▸ **Consegne**:
[1] Secondo il testo estratto, a che cosa era dovuto con ogni probabilità il corto circuito intermittente?
[2] Riscrivi in forma più breve il paragrafo del testo estratto che inizia con "Poco dopo la fase di distacco", conservandone i fatti principali.

::: Testo estratto

Mitchell continuava nella digitazione di comandi di impostazione e poi comandi di verifica che mostravano sul display a segmenti le informazioni di controllo, mentre la telemetria replicava i risultati perché potessero essere analizzati e confermati a terra.
Poco dopo la fase di distacco dal modulo di comando, proprio la telemetria iniziò a segnalare frequenti set e reset dei segnalatori discreti di ABORT, come se gli astronauti stessero premendo compulsivamente uno dei pulsanti di annullamento di emergenza della discesa. Ci vollero pochi secondi per capire che si trattava di un corto circuito intermittente dovuto probabilmente al distacco di un cavo durante le fasi di decollo e di inserimento in rotta. Ancora una volta un maledetto corto circuito per un cavo rotto, a dimostrazione della violenza con la quale la navicella veniva squassata nelle fasi intense del decollo.
La missione era a rischio e forse anche la vita degli astronauti, in balia di una potenziale accensione indesiderata dei sistemi di risalita se non addirittura del motore principale.

::::::
::: Materiale

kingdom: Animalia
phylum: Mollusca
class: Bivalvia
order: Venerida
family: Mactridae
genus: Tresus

::::::
::: Materiale

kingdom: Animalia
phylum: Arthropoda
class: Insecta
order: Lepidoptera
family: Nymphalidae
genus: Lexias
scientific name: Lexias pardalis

::::::
::: Materiale

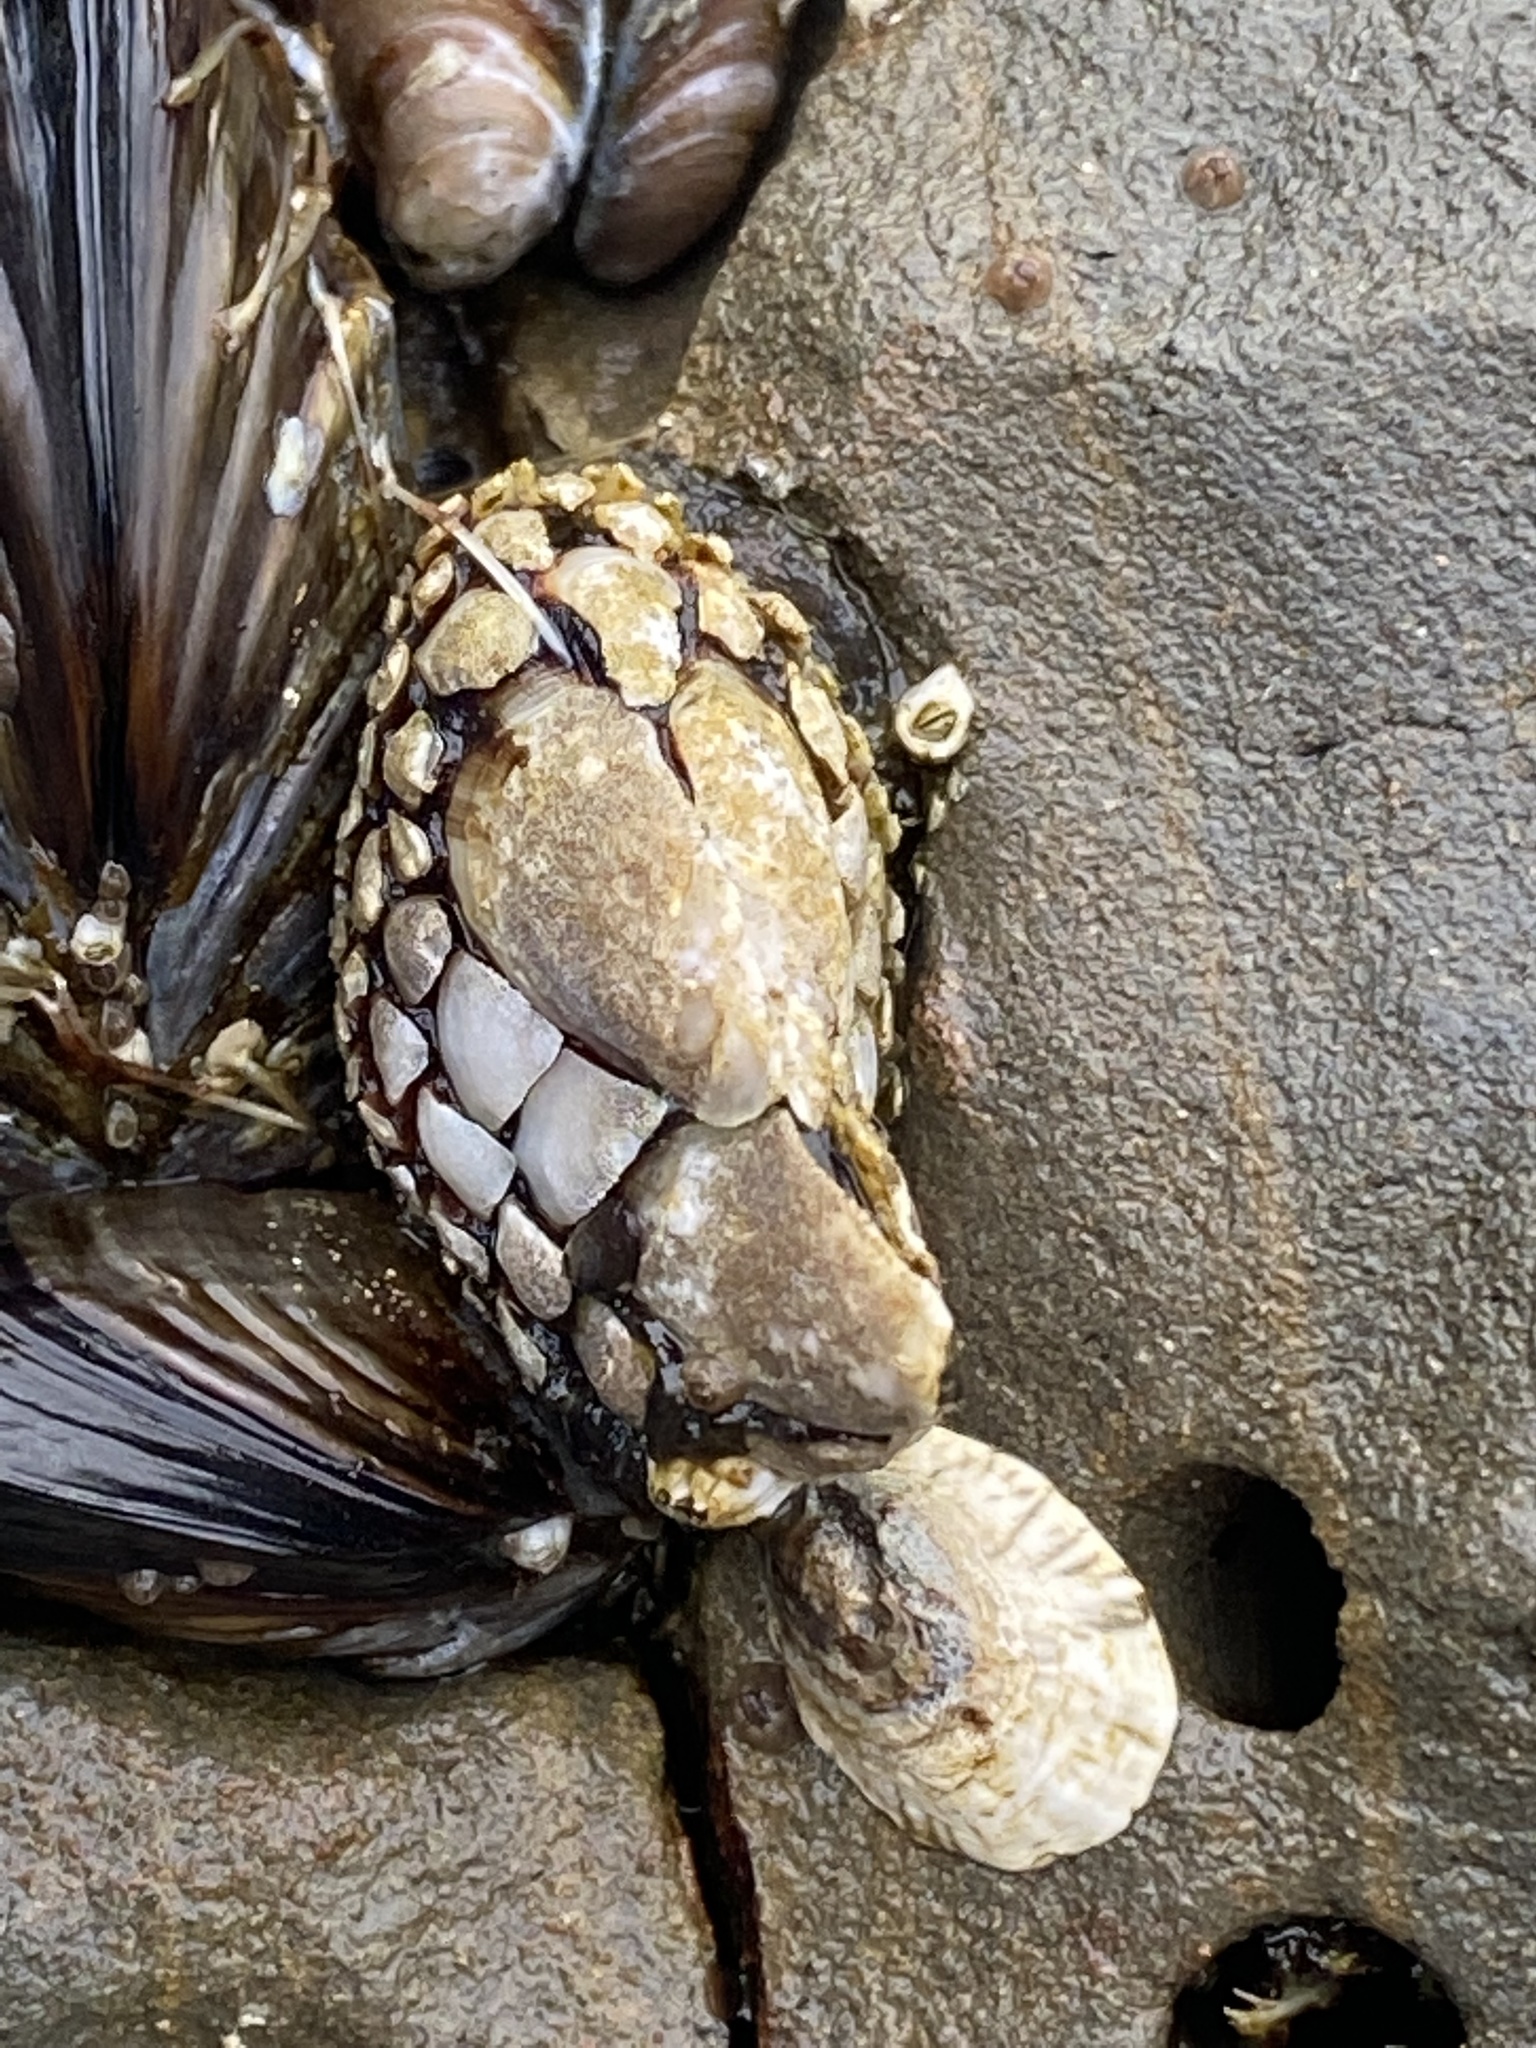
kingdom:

::::::

▸ **Soluzioni**:
[1] Al distacco di un cavo durante le fasi di decollo e di inserimento in rotta.

[2] Poco dopo il distacco dal modulo di comando, la telemetria segnalò frequenti set e reset dei segnalatori di ABORT, come se gli astronauti premessero di continuo un pulsante di annullamento della discesa. In pochi secondi si capì che si trattava di un corto circuito intermittente. Probabilmente era stato causato da un cavo staccatosi durante il decollo e l'inserimento in rotta, segno della violenza con cui la navicella veniva scossa al decollo.